:: Supplied text ::
The record reveals that Lucas had no explanation for why her answers to the question of “did you know the document was a will?” were inconsistent. Accordingly, there is no positive testimony contradicting the attestation clause, the presumption of proper execution remains and her testimony does not invalidate the execution of the will. Cooper.1 The evidence preponderates against the Trial Court’s findings, and supports the finding created by the presumption that Lucas was aware that the document was a will. *401See Interstate Fire Insurance Co. v. Kimbrough, 852 S.W.2d 887 (Tenn.App.1992).

The circumstances surrounding the attestation of the second witness, Ms. Smith, presents a more difficult issue. This jurisdiction has no case directly addressing the elements necessary for the testator and witnesses to be in each others “presence.” This term is generally construed according to the circumstances of each case. 79 Am-Jur2d, Wills, § 321 (1975). Emphasis is placed on the ability of the testator to actually see or be able to see the witnesses if he/she wished. Id; Stanley v. Kelley, 267 Ala. 379, 102 So.2d 16, 18 (1958) (“[it] is not necessary to prove that testator actually saw the witnesses sign their names to the will. It is sufficient if, from their relative positions, he could see them.”); Moore v. Glover, 196 Okla. 177, 163 P.2d 1003, 1006 (1945) (witness and testator sufficiently in each others’ presence where testator waited outside in the ear while witness signed at desk inside building; testator could see witness through large glass window). An attestation in the same room or close vicinity with the testator is generally considered to be in his/her presence, unless there is a physical obstacle blocking the view. Id. at § 322; In re Estate of Holden, 261 Minn. 527, 113 N.W.2d 87, 92 (1962); Estate of Politowicz, 124 N.J.Super. 9, 304 A.2d 569 (1973). These authorities reveal that relatively short distances, such as across the bank lobby, may not necessarily prevent the testator and witnesses from being in each others’ presence. Smith had known decedent, and saw him enter the bank and conduct business at Ms. Stegall’s desk, she testified that she did not know he was signing the will, but she was sure it was his will when she signed as a witness. She recognized his signature and she was expressly told it was decedent’s will.2

Brenda Stegall, the notary, testified that she was present during the entire transaction, was made aware that it was decedent’s will, saw the testator and the other witnesses sign the will, that no substitution occurred, and that the testator’s manner and behavior were no different than on any other time in which he visited the bank. In view of our findings, we do not reach the issue of whether Stegall could be found to be an attesting witnesss to satisfy the requirements of the statute.
:::
### Problems and tasks
a) Using the opinion excerpt, answer these:
(i) Who was the notary?
(ii) In Moore v. Glover, how could the testator see the witness?
(iii) What did Smith recognize?
b) Transcribe the part of the opinion excerpt that opens with the words containing "The record reveals" and closes with "S.W.2d 887 (Tenn.App.1992).", keeping every character unchanged.
:: Exercise data ::
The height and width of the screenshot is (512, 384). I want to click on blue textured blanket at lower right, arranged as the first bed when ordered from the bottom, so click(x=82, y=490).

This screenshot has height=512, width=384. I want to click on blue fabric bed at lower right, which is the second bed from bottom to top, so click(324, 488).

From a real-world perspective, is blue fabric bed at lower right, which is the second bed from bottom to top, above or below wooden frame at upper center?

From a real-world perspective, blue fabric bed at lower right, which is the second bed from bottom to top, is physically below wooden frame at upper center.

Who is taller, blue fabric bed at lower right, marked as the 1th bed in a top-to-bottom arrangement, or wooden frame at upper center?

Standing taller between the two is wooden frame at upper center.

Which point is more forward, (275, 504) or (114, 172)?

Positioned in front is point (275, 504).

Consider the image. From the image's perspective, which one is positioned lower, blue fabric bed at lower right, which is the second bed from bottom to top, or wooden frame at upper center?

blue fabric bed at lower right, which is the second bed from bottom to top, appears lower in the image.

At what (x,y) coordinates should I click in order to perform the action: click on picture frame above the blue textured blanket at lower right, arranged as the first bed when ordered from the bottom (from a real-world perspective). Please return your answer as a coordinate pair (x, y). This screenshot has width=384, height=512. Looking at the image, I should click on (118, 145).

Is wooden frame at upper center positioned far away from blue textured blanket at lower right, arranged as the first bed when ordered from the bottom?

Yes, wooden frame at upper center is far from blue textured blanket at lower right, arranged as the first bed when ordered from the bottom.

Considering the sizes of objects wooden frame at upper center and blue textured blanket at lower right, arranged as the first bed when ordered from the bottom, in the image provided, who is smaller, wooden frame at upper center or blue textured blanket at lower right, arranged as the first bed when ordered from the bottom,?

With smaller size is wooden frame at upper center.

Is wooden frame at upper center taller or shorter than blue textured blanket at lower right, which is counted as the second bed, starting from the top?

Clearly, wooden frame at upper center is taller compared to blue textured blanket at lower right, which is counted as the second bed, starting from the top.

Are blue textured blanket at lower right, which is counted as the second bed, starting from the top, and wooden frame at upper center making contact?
:::
### Expected outputs
a)
(i) Brenda Stegall
(ii) Through a large glass window
(iii) Decedent's signature

b)
The record reveals that Lucas had no explanation for why her answers to the question of “did you know the document was a will?” were inconsistent. Accordingly, there is no positive testimony contradicting the attestation clause, the presumption of proper execution remains and her testimony does not invalidate the execution of the will. Cooper.1 The evidence preponderates against the Trial Court’s findings, and supports the finding created by the presumption that Lucas was aware that the document was a will. *401See Interstate Fire Insurance Co. v. Kimbrough, 852 S.W.2d 887 (Tenn.App.1992).